◆ WHAT THE TASK ASKS: An exact copy of the records below is needed, with every picture left out.
Start of SUPPLIED DATA
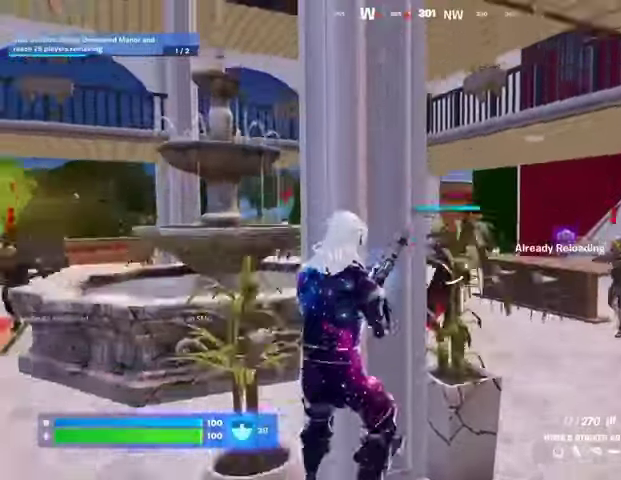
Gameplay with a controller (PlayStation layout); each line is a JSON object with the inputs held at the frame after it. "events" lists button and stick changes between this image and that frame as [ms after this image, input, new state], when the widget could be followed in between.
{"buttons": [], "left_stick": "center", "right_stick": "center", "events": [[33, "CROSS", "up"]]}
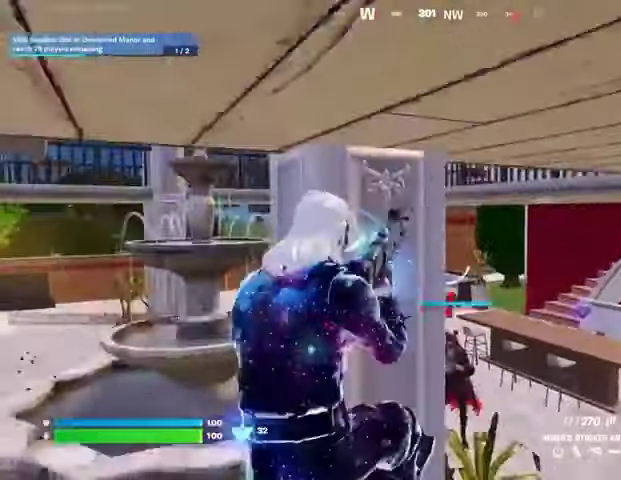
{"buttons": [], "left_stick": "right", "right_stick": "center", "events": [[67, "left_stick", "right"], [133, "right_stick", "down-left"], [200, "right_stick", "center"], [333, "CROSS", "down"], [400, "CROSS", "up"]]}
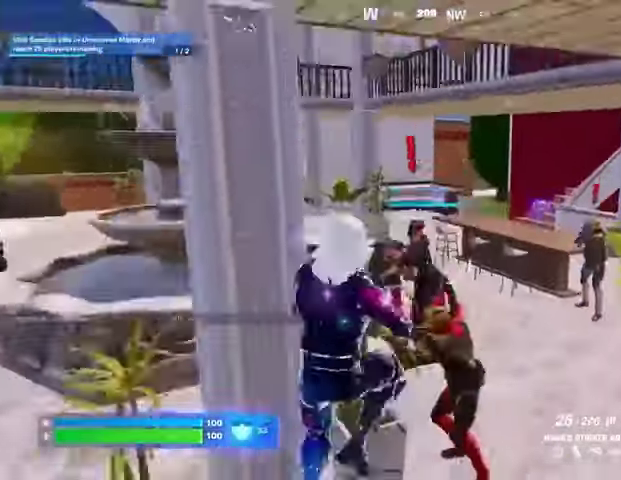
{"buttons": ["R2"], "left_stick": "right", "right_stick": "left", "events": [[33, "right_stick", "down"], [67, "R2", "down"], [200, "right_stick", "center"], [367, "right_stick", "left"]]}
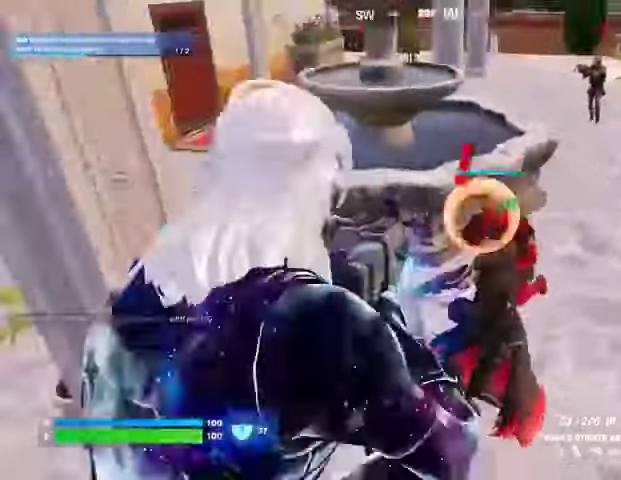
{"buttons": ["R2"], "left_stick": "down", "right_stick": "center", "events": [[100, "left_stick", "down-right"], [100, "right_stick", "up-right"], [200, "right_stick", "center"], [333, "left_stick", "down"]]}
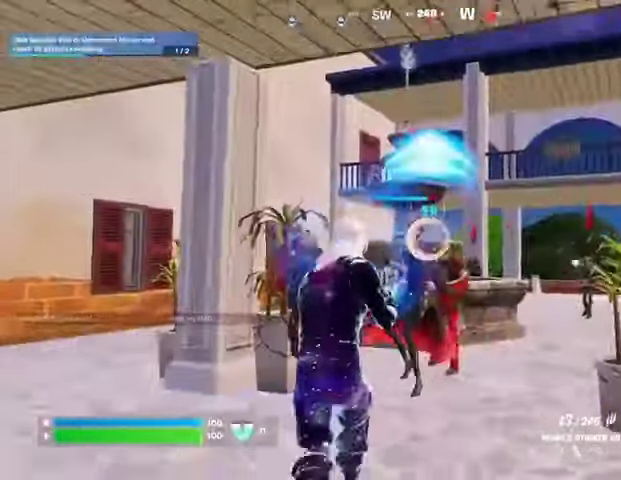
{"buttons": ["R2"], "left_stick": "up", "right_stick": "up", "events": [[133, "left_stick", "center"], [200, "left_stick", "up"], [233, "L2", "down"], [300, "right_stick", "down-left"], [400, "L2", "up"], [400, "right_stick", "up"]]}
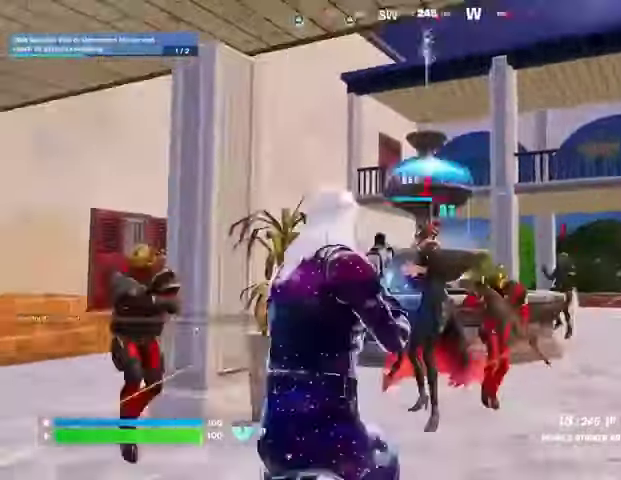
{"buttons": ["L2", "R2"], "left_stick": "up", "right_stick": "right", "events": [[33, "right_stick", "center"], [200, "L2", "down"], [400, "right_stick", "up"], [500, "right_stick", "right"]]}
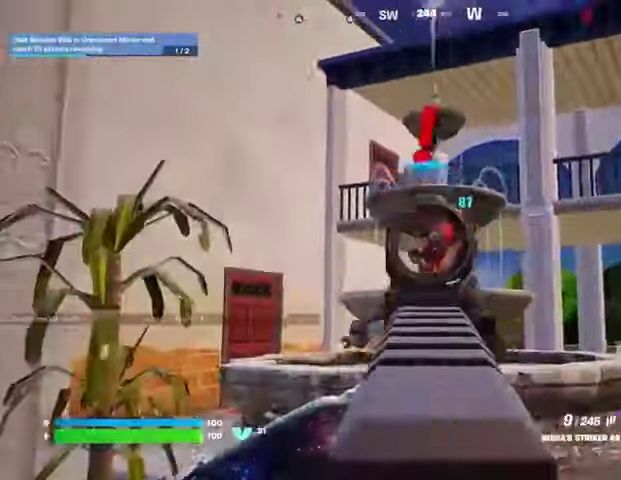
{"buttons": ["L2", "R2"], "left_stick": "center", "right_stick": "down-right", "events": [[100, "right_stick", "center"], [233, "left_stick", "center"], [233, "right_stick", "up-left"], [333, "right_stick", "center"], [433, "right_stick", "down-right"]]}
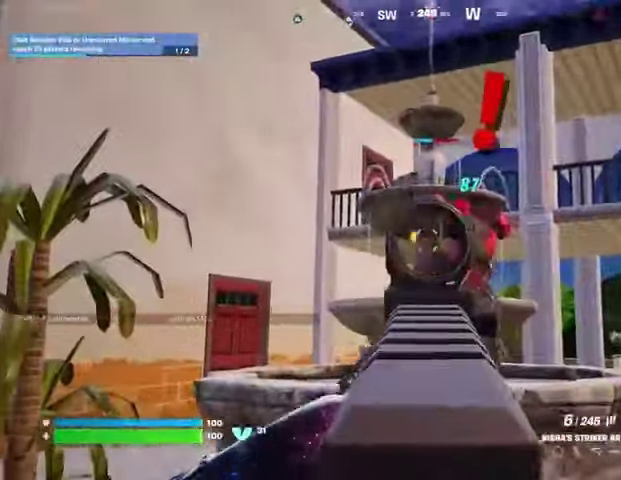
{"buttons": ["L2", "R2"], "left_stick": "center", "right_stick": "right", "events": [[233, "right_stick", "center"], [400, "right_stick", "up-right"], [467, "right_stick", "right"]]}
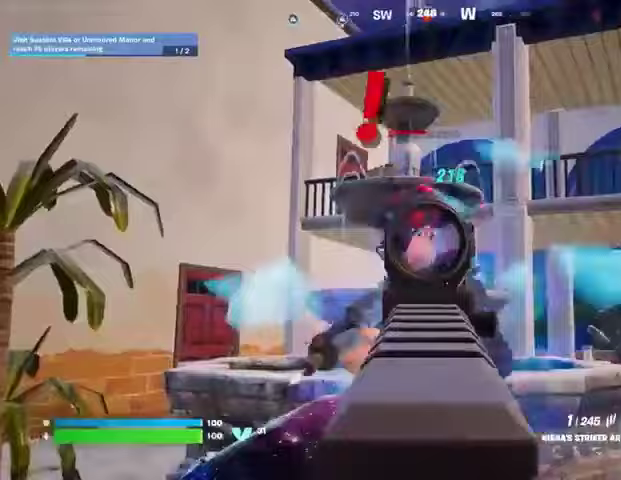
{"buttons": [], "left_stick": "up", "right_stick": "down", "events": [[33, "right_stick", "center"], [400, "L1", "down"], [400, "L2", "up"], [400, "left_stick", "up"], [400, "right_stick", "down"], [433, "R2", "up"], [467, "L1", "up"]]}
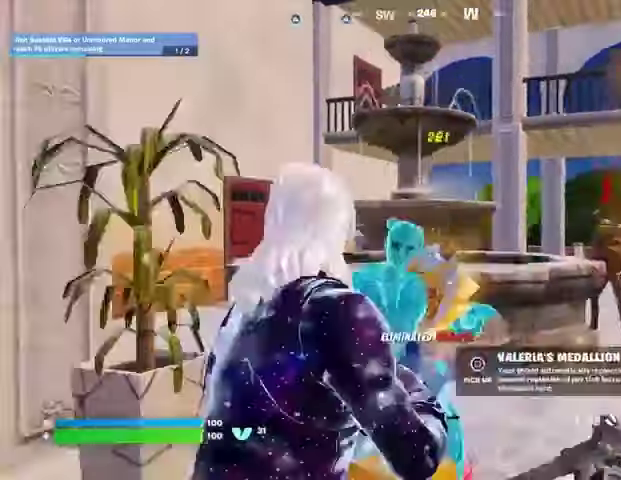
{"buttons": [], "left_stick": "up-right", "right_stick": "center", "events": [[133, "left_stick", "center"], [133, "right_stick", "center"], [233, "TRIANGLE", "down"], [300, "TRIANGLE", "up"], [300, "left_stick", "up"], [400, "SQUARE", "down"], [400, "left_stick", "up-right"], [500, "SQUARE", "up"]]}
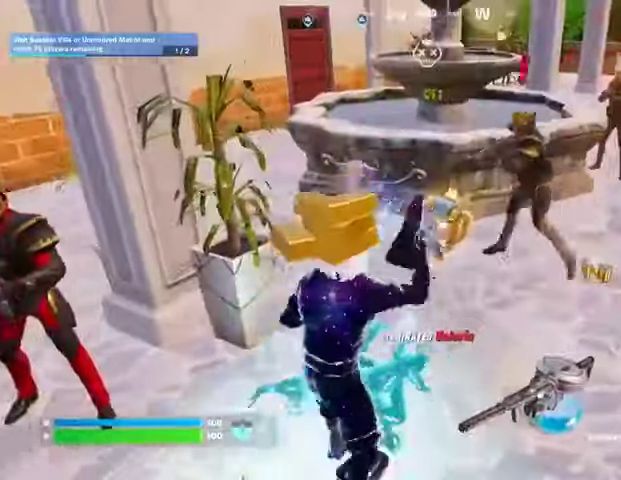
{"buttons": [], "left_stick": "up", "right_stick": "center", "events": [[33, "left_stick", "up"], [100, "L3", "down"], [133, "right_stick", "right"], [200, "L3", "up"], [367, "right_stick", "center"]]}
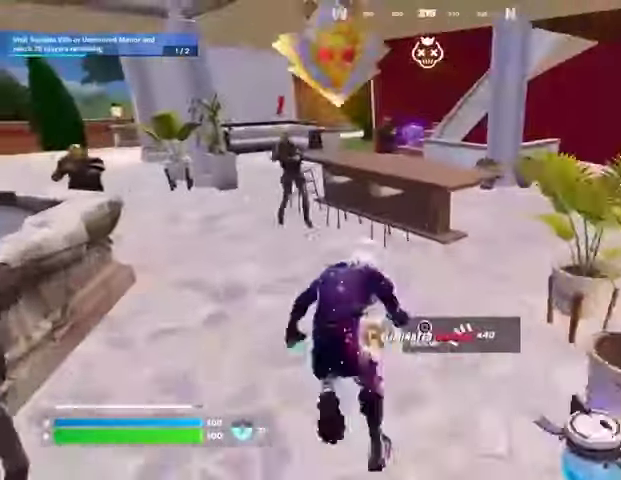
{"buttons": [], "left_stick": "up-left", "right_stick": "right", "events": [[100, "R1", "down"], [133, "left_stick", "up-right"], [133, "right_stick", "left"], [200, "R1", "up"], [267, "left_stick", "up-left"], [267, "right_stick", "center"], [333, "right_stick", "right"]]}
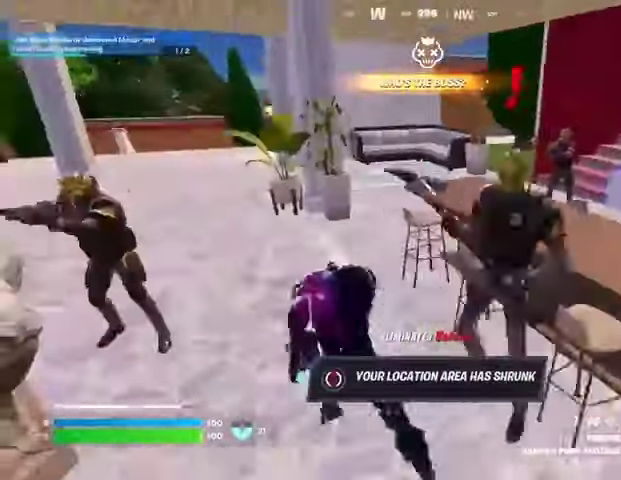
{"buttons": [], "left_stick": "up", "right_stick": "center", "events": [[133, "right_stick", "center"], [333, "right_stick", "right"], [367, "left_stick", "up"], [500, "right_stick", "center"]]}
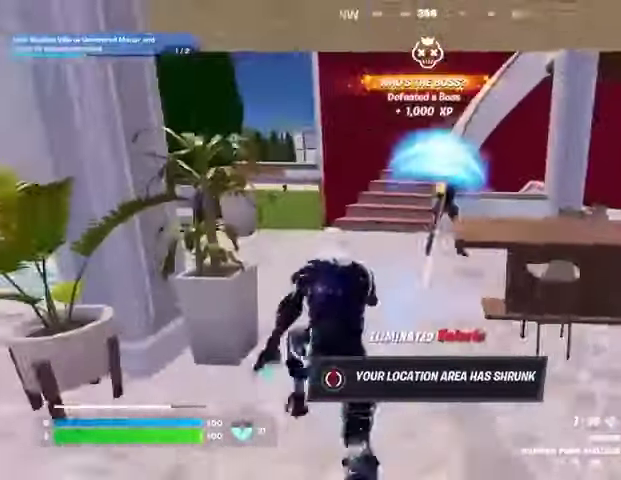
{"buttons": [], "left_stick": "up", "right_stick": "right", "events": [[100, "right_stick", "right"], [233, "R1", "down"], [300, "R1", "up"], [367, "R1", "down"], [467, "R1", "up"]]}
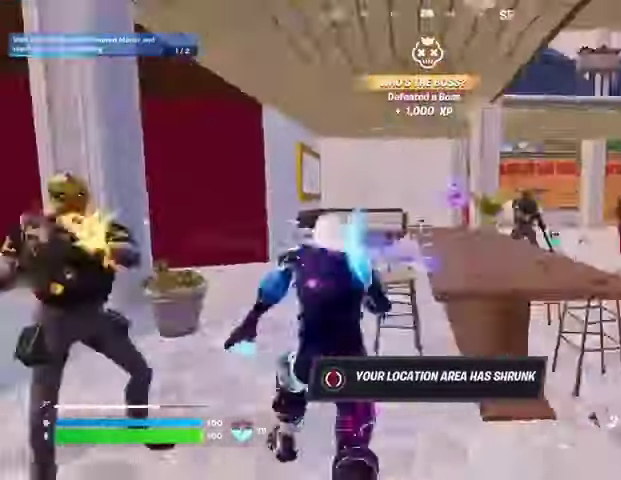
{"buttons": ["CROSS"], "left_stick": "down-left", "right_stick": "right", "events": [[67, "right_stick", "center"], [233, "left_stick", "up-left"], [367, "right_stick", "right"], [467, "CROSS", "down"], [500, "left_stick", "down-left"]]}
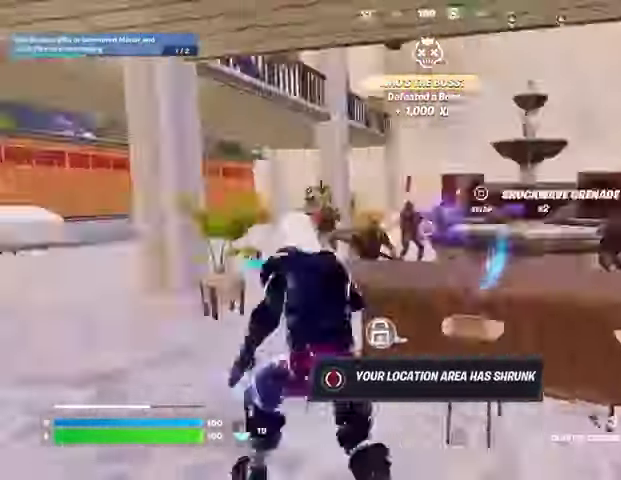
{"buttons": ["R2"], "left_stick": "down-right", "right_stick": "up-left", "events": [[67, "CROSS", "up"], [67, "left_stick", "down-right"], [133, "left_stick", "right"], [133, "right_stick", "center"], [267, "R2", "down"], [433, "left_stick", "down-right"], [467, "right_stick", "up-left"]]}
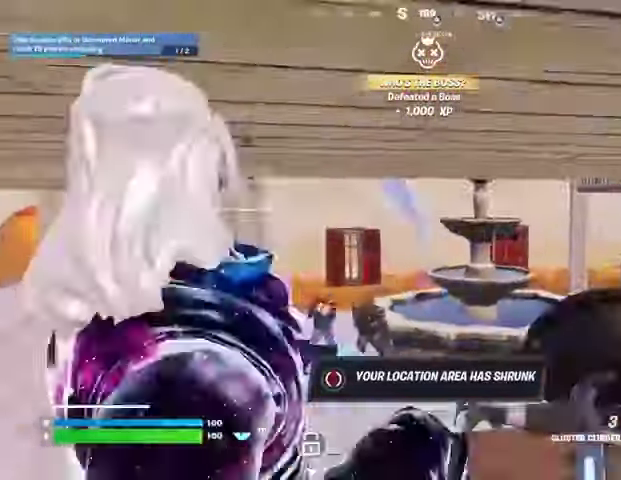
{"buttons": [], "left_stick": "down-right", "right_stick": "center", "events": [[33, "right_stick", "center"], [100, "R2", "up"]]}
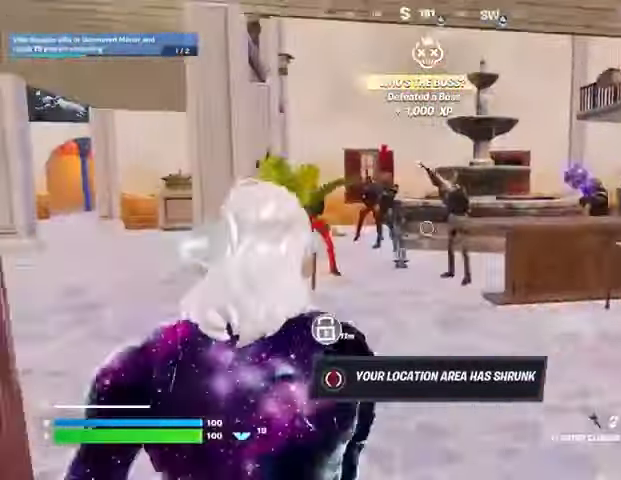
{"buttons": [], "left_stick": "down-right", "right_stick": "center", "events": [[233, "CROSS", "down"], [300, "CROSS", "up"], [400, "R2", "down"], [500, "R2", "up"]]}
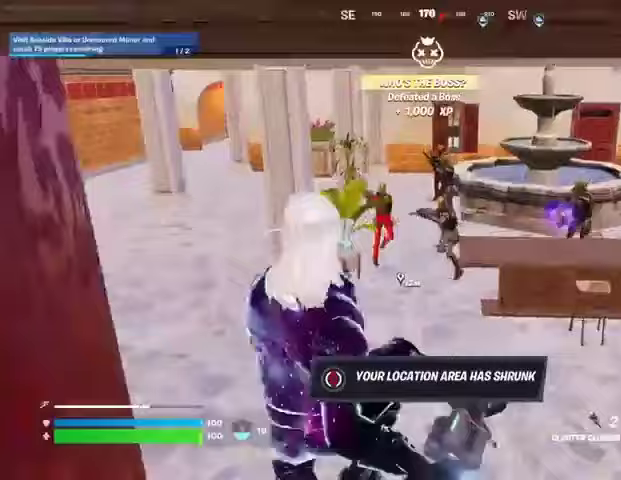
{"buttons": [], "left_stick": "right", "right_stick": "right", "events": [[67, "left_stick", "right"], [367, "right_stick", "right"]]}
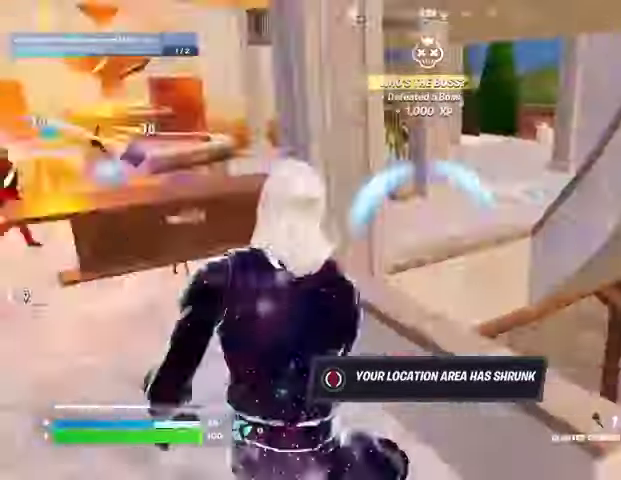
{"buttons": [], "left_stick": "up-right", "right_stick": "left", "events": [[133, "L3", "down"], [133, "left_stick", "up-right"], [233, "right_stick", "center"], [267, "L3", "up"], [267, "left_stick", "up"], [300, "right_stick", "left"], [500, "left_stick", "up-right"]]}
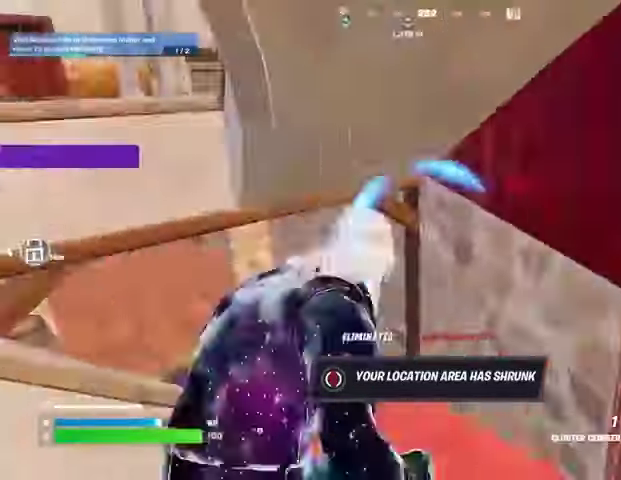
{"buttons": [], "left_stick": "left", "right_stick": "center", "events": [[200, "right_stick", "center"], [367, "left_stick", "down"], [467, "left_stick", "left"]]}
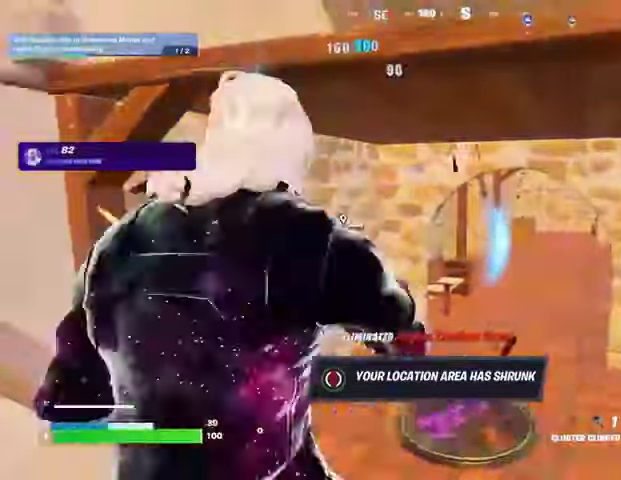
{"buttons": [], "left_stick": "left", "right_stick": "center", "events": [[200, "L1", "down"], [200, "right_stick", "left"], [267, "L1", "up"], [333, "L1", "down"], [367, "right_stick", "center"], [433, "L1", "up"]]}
End of SUPPLIED DATA
◆ YOUR RESPONSE:
Gameplay with a controller (PlayStation layout); each line is a JSON object with the inputs held at the frame after it. "events" lists button and stick changes between this image and that frame as [ms after this image, input, new state], when the widget could be followed in between.
{"buttons": [], "left_stick": "center", "right_stick": "center", "events": [[33, "CROSS", "up"]]}
{"buttons": [], "left_stick": "right", "right_stick": "center", "events": [[67, "left_stick", "right"], [133, "right_stick", "down-left"], [200, "right_stick", "center"], [333, "CROSS", "down"], [400, "CROSS", "up"]]}
{"buttons": ["R2"], "left_stick": "right", "right_stick": "left", "events": [[33, "right_stick", "down"], [67, "R2", "down"], [200, "right_stick", "center"], [367, "right_stick", "left"]]}
{"buttons": ["R2"], "left_stick": "down", "right_stick": "center", "events": [[100, "left_stick", "down-right"], [100, "right_stick", "up-right"], [200, "right_stick", "center"], [333, "left_stick", "down"]]}
{"buttons": ["R2"], "left_stick": "up", "right_stick": "up", "events": [[133, "left_stick", "center"], [200, "left_stick", "up"], [233, "L2", "down"], [300, "right_stick", "down-left"], [400, "L2", "up"], [400, "right_stick", "up"]]}
{"buttons": ["L2", "R2"], "left_stick": "up", "right_stick": "right", "events": [[33, "right_stick", "center"], [200, "L2", "down"], [400, "right_stick", "up"], [500, "right_stick", "right"]]}
{"buttons": ["L2", "R2"], "left_stick": "center", "right_stick": "down-right", "events": [[100, "right_stick", "center"], [233, "left_stick", "center"], [233, "right_stick", "up-left"], [333, "right_stick", "center"], [433, "right_stick", "down-right"]]}
{"buttons": ["L2", "R2"], "left_stick": "center", "right_stick": "right", "events": [[233, "right_stick", "center"], [400, "right_stick", "up-right"], [467, "right_stick", "right"]]}
{"buttons": [], "left_stick": "up", "right_stick": "down", "events": [[33, "right_stick", "center"], [400, "L1", "down"], [400, "L2", "up"], [400, "left_stick", "up"], [400, "right_stick", "down"], [433, "R2", "up"], [467, "L1", "up"]]}
{"buttons": [], "left_stick": "up-right", "right_stick": "center", "events": [[133, "left_stick", "center"], [133, "right_stick", "center"], [233, "TRIANGLE", "down"], [300, "TRIANGLE", "up"], [300, "left_stick", "up"], [400, "SQUARE", "down"], [400, "left_stick", "up-right"], [500, "SQUARE", "up"]]}
{"buttons": [], "left_stick": "up", "right_stick": "center", "events": [[33, "left_stick", "up"], [100, "L3", "down"], [133, "right_stick", "right"], [200, "L3", "up"], [367, "right_stick", "center"]]}
{"buttons": [], "left_stick": "up-left", "right_stick": "right", "events": [[100, "R1", "down"], [133, "left_stick", "up-right"], [133, "right_stick", "left"], [200, "R1", "up"], [267, "left_stick", "up-left"], [267, "right_stick", "center"], [333, "right_stick", "right"]]}
{"buttons": [], "left_stick": "up", "right_stick": "center", "events": [[133, "right_stick", "center"], [333, "right_stick", "right"], [367, "left_stick", "up"], [500, "right_stick", "center"]]}
{"buttons": [], "left_stick": "up", "right_stick": "right", "events": [[100, "right_stick", "right"], [233, "R1", "down"], [300, "R1", "up"], [367, "R1", "down"], [467, "R1", "up"]]}
{"buttons": ["CROSS"], "left_stick": "down-left", "right_stick": "right", "events": [[67, "right_stick", "center"], [233, "left_stick", "up-left"], [367, "right_stick", "right"], [467, "CROSS", "down"], [500, "left_stick", "down-left"]]}
{"buttons": ["R2"], "left_stick": "down-right", "right_stick": "up-left", "events": [[67, "CROSS", "up"], [67, "left_stick", "down-right"], [133, "left_stick", "right"], [133, "right_stick", "center"], [267, "R2", "down"], [433, "left_stick", "down-right"], [467, "right_stick", "up-left"]]}
{"buttons": [], "left_stick": "down-right", "right_stick": "center", "events": [[33, "right_stick", "center"], [100, "R2", "up"]]}
{"buttons": [], "left_stick": "down-right", "right_stick": "center", "events": [[233, "CROSS", "down"], [300, "CROSS", "up"], [400, "R2", "down"], [500, "R2", "up"]]}
{"buttons": [], "left_stick": "right", "right_stick": "right", "events": [[67, "left_stick", "right"], [367, "right_stick", "right"]]}
{"buttons": [], "left_stick": "up-right", "right_stick": "left", "events": [[133, "L3", "down"], [133, "left_stick", "up-right"], [233, "right_stick", "center"], [267, "L3", "up"], [267, "left_stick", "up"], [300, "right_stick", "left"], [500, "left_stick", "up-right"]]}
{"buttons": [], "left_stick": "left", "right_stick": "center", "events": [[200, "right_stick", "center"], [367, "left_stick", "down"], [467, "left_stick", "left"]]}
{"buttons": [], "left_stick": "left", "right_stick": "center", "events": [[200, "L1", "down"], [200, "right_stick", "left"], [267, "L1", "up"], [333, "L1", "down"], [367, "right_stick", "center"], [433, "L1", "up"]]}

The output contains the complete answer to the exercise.